→ **EXERCISE DESCRIPTION**
The records underneath are to be printed in full and exactly, with no pictures carried over.

[Records from a data source]
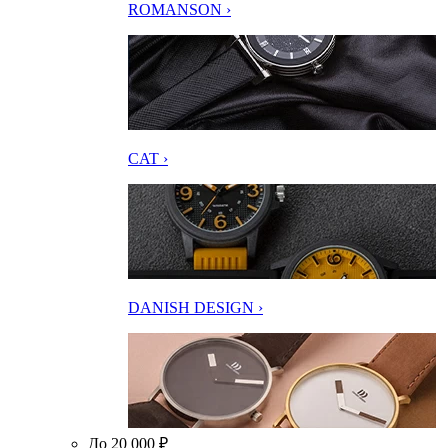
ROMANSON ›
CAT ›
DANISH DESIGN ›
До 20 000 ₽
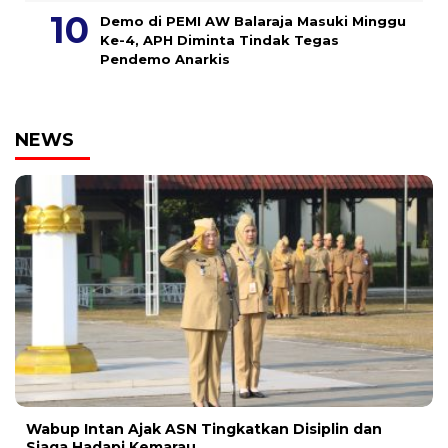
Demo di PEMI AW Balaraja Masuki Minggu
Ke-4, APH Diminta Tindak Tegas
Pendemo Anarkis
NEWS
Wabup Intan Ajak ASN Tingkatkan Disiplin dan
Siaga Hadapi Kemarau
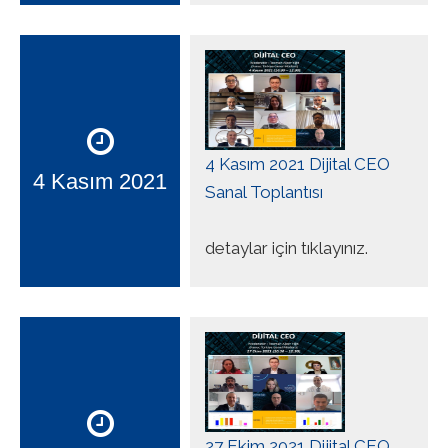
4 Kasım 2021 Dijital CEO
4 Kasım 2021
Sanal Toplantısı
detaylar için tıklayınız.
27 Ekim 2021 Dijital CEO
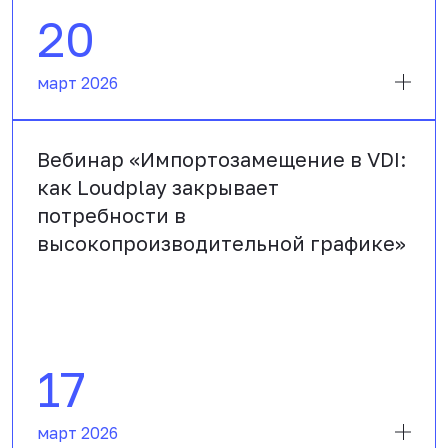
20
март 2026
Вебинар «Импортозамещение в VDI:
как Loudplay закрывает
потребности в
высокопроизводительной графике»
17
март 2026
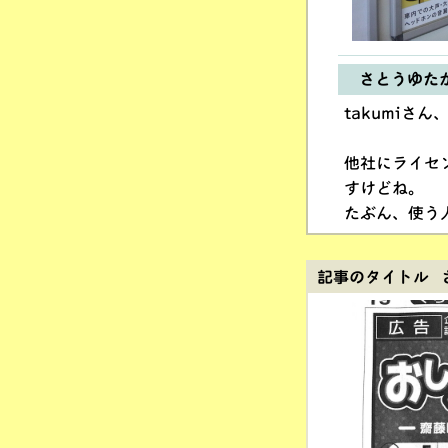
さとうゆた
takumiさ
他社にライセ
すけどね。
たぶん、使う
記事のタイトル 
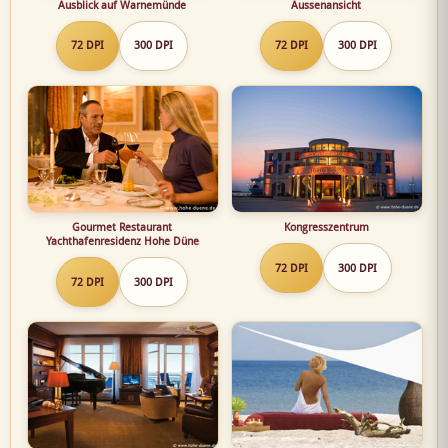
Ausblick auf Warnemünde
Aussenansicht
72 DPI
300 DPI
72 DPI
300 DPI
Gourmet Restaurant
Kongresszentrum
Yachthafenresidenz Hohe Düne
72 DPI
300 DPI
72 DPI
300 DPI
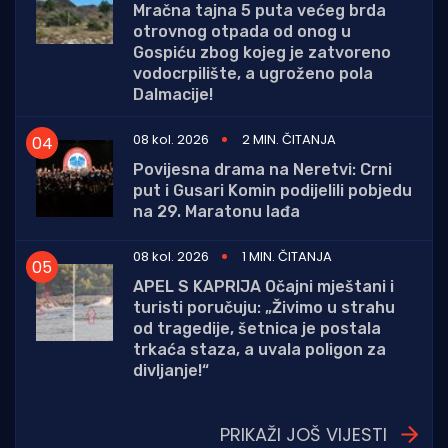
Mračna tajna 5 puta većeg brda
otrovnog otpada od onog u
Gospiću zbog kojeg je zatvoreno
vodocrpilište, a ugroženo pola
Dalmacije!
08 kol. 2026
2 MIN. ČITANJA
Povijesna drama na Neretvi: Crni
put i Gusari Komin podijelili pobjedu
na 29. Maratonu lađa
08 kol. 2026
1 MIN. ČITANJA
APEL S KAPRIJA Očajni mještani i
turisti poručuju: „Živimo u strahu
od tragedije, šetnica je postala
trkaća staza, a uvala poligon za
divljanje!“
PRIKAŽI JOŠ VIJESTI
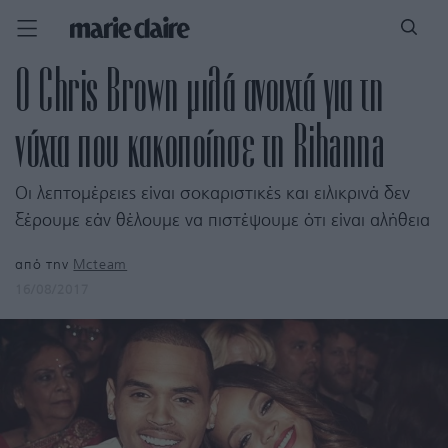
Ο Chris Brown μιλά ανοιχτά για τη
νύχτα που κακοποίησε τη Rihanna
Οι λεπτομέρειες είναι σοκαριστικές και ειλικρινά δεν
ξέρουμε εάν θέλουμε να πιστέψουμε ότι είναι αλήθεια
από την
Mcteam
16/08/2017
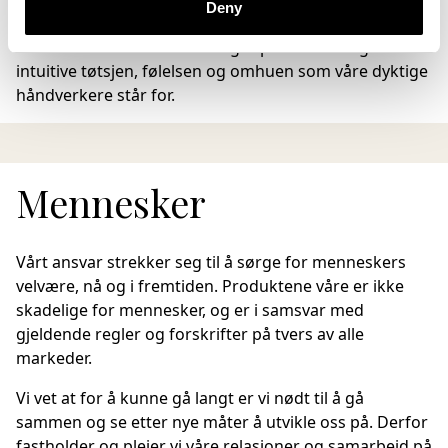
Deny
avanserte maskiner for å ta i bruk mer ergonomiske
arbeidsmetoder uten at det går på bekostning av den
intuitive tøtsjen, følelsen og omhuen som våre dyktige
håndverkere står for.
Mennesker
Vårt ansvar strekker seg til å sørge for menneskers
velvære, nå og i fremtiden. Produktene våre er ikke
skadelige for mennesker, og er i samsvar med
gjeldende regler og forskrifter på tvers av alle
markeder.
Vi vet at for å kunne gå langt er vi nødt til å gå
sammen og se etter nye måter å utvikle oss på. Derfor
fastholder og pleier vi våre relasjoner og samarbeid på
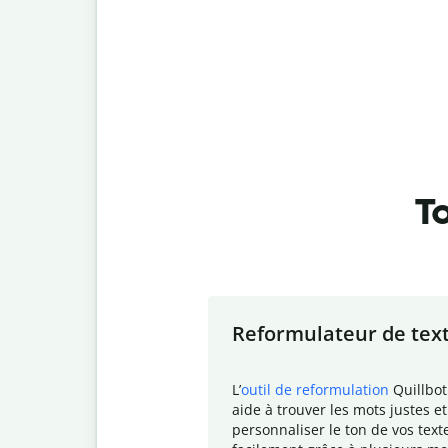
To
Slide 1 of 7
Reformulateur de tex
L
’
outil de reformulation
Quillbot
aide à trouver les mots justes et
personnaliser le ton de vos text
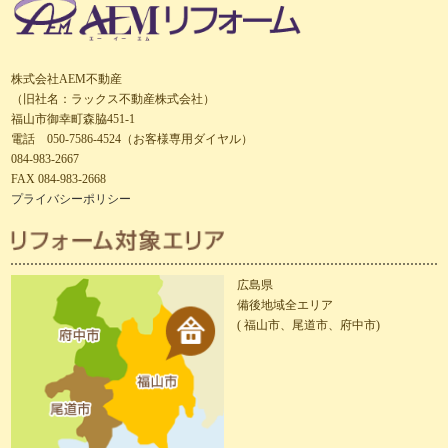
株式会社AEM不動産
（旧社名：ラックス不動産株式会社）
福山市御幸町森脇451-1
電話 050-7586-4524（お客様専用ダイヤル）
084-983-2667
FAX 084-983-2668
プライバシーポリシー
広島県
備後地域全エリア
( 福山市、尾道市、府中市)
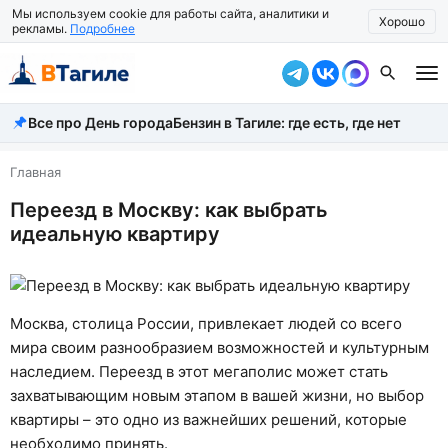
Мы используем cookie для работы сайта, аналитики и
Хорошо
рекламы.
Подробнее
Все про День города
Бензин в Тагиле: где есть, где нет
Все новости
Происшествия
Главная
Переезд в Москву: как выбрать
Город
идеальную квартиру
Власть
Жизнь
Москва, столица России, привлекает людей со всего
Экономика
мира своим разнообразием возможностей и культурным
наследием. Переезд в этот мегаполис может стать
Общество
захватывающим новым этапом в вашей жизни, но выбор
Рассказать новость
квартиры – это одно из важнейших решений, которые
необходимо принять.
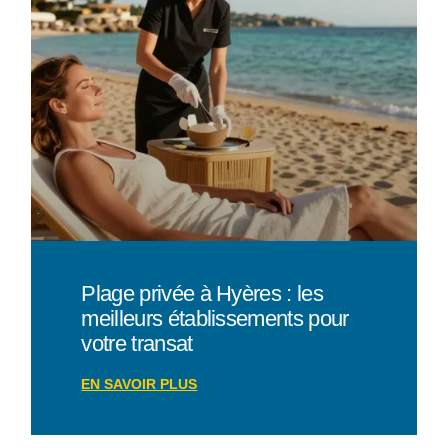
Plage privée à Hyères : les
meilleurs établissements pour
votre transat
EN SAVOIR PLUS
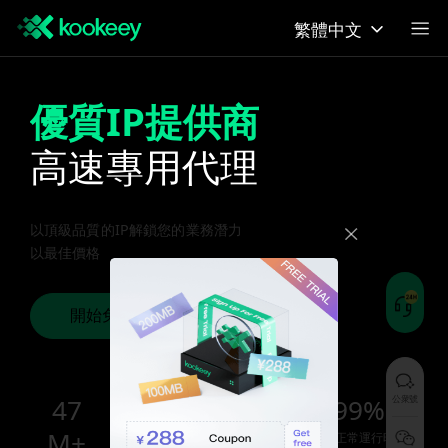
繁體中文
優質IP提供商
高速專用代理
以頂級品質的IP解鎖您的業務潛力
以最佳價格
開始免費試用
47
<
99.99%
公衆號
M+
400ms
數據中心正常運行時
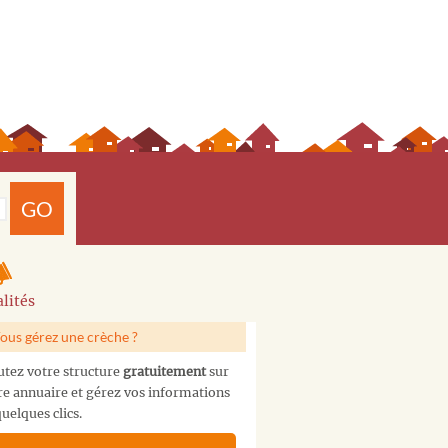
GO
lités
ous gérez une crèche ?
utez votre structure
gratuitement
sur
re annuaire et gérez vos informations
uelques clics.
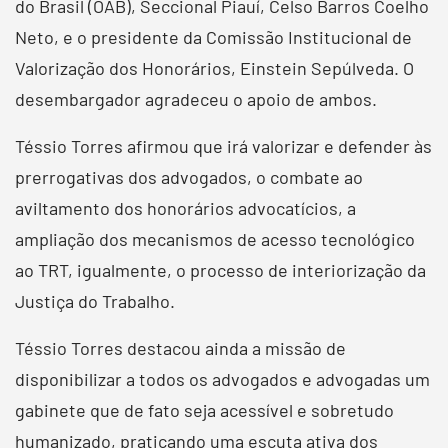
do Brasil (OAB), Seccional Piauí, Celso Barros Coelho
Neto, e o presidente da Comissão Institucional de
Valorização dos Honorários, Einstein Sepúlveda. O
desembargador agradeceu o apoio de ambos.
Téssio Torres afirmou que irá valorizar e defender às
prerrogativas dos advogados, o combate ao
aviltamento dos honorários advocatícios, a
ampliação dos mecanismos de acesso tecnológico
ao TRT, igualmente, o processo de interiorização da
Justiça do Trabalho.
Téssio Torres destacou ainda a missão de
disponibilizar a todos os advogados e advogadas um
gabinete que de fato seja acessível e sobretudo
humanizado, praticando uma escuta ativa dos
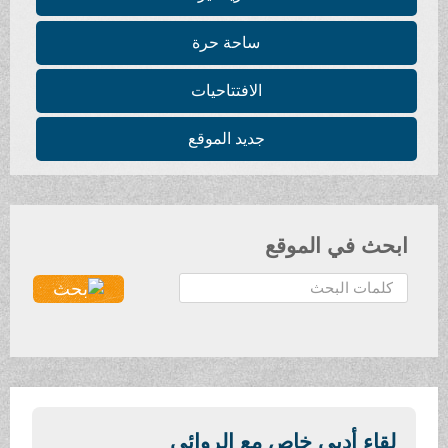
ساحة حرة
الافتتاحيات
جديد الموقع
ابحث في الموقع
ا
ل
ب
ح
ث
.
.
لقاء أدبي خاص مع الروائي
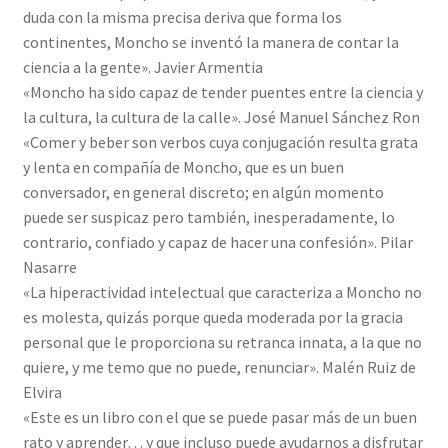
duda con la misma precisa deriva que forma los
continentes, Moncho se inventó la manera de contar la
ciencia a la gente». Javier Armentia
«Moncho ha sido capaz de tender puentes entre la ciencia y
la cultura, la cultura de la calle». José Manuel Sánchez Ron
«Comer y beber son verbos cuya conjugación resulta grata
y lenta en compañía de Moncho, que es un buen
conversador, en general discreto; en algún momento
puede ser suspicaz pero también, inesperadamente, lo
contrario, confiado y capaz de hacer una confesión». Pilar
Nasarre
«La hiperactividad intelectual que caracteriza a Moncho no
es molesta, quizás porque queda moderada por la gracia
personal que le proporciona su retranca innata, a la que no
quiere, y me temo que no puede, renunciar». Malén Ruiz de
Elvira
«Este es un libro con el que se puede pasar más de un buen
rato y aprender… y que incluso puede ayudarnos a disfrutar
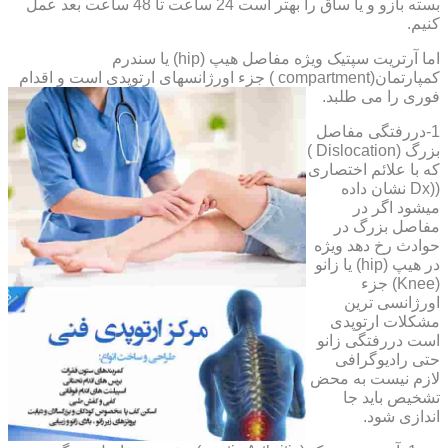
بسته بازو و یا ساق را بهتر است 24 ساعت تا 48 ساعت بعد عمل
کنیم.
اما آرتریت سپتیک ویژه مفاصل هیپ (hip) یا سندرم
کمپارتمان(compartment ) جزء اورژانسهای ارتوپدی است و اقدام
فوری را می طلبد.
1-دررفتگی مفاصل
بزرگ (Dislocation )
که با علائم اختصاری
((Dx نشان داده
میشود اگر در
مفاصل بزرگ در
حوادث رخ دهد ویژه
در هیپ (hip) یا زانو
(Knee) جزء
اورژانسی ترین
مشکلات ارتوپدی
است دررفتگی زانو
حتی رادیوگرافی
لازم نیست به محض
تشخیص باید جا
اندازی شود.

→ **RESULT OF THIS EXERCISE**
ROMANSON ›
CAT ›
DANISH DESIGN ›
До 20 000 ₽
Demo di PEMI AW Balaraja Masuki Minggu
Ke-4, APH Diminta Tindak Tegas
Pendemo Anarkis
NEWS
Wabup Intan Ajak ASN Tingkatkan Disiplin dan
Siaga Hadapi Kemarau
4 Kasım 2021 Dijital CEO
4 Kasım 2021
Sanal Toplantısı
detaylar için tıklayınız.
27 Ekim 2021 Dijital CEO
20
март 2026
Вебинар «Импортозамещение в VDI:
как Loudplay закрывает
потребности в
высокопроизводительной графике»
17
март 2026
さとうゆた
takumiさ
他社にライセ
すけどね。
たぶん、使う
記事のタイトル 
Ausblick auf Warnemünde
Aussenansicht
72 DPI
300 DPI
72 DPI
300 DPI
Gourmet Restaurant
Kongresszentrum
Yachthafenresidenz Hohe Düne
72 DPI
300 DPI
72 DPI
300 DPI
Mračna tajna 5 puta većeg brda
otrovnog otpada od onog u
Gospiću zbog kojeg je zatvoreno
vodocrpilište, a ugroženo pola
Dalmacije!
08 kol. 2026
2 MIN. ČITANJA
Povijesna drama na Neretvi: Crni
put i Gusari Komin podijelili pobjedu
na 29. Maratonu lađa
08 kol. 2026
1 MIN. ČITANJA
APEL S KAPRIJA Očajni mještani i
turisti poručuju: „Živimo u strahu
od tragedije, šetnica je postala
trkaća staza, a uvala poligon za
divljanje!“
PRIKAŽI JOŠ VIJESTI
Ο Chris Brown μιλά ανοιχτά για τη
νύχτα που κακοποίησε τη Rihanna
Οι λεπτομέρειες είναι σοκαριστικές και ειλικρινά δεν
ξέρουμε εάν θέλουμε να πιστέψουμε ότι είναι αλήθεια
από την
Mcteam
16/08/2017
Deny
avanserte maskiner for å ta i bruk mer ergonomiske
arbeidsmetoder uten at det går på bekostning av den
intuitive tøtsjen, følelsen og omhuen som våre dyktige
håndverkere står for.
Mennesker
Vårt ansvar strekker seg til å sørge for menneskers
velvære, nå og i fremtiden. Produktene våre er ikke
skadelige for mennesker, og er i samsvar med
gjeldende regler og forskrifter på tvers av alle
markeder.
Vi vet at for å kunne gå langt er vi nødt til å gå
sammen og se etter nye måter å utvikle oss på. Derfor
fastholder og pleier vi våre relasjoner og samarbeid på
To
Slide 1 of 7
Reformulateur de tex
L
’
outil de reformulation
Quillbot
aide à trouver les mots justes et
personnaliser le ton de vos text
株式会社AEM不動産
（旧社名：ラックス不動産株式会社）
福山市御幸町森脇451-1
電話 050-7586-4524（お客様専用ダイヤル）
084-983-2667
FAX 084-983-2668
プライバシーポリシー
広島県
備後地域全エリア
( 福山市、尾道市、府中市)
Мы используем cookie для работы сайта, аналитики и
Хорошо
рекламы.
Подробнее
Все про День города
Бензин в Тагиле: где есть, где нет
Все новости
Происшествия
Главная
Переезд в Москву: как выбрать
Город
идеальную квартиру
Власть
Жизнь
Москва, столица России, привлекает людей со всего
Экономика
мира своим разнообразием возможностей и культурным
наследием. Переезд в этот мегаполис может стать
Общество
захватывающим новым этапом в вашей жизни, но выбор
Рассказать новость
квартиры – это одно из важнейших решений, которые
необходимо принять.
Plage privée à Hyères : les
meilleurs établissements pour
votre transat
EN SAVOIR PLUS
繁體中文
優質IP提供商
高速專用代理
以頂級品質的IP解鎖您的業務潛力
以最佳價格
開始免費試用
47
<
99.99%
公衆號
M+
400ms
數據中心正常運行時
GO
lités
ous gérez une crèche ?
utez votre structure
gratuitement
sur
re annuaire et gérez vos informations
uelques clics.
do Brasil (OAB), Seccional Piauí, Celso Barros Coelho
Neto, e o presidente da Comissão Institucional de
Valorização dos Honorários, Einstein Sepúlveda. O
desembargador agradeceu o apoio de ambos.
Téssio Torres afirmou que irá valorizar e defender às
prerrogativas dos advogados, o combate ao
aviltamento dos honorários advocatícios, a
ampliação dos mecanismos de acesso tecnológico
ao TRT, igualmente, o processo de interiorização da
Justiça do Trabalho.
Téssio Torres destacou ainda a missão de
disponibilizar a todos os advogados e advogadas um
gabinete que de fato seja acessível e sobretudo
humanizado, praticando uma escuta ativa dos
ساحة حرة
الافتتاحيات
جديد الموقع
ابحث في الموقع
ا
ل
ب
ح
ث
.
.
لقاء أدبي خاص مع الروائي
duda con la misma precisa deriva que forma los
continentes, Moncho se inventó la manera de contar la
ciencia a la gente». Javier Armentia
«Moncho ha sido capaz de tender puentes entre la ciencia y
la cultura, la cultura de la calle». José Manuel Sánchez Ron
«Comer y beber son verbos cuya conjugación resulta grata
y lenta en compañía de Moncho, que es un buen
conversador, en general discreto; en algún momento
puede ser suspicaz pero también, inesperadamente, lo
contrario, confiado y capaz de hacer una confesión». Pilar
Nasarre
«La hiperactividad intelectual que caracteriza a Moncho no
es molesta, quizás porque queda moderada por la gracia
personal que le proporciona su retranca innata, a la que no
quiere, y me temo que no puede, renunciar». Malén Ruiz de
Elvira
«Este es un libro con el que se puede pasar más de un buen
rato y aprender… y que incluso puede ayudarnos a disfrutar
بسته بازو و یا ساق را بهتر است 24 ساعت تا 48 ساعت بعد عمل
کنیم.
اما آرتریت سپتیک ویژه مفاصل هیپ (hip) یا سندرم
کمپارتمان(compartment ) جزء اورژانسهای ارتوپدی است و اقدام
فوری را می طلبد.
1-دررفتگی مفاصل
بزرگ (Dislocation )
که با علائم اختصاری
((Dx نشان داده
میشود اگر در
مفاصل بزرگ در
حوادث رخ دهد ویژه
در هیپ (hip) یا زانو
(Knee) جزء
اورژانسی ترین
مشکلات ارتوپدی
است دررفتگی زانو
حتی رادیوگرافی
لازم نیست به محض
تشخیص باید جا
اندازی شود.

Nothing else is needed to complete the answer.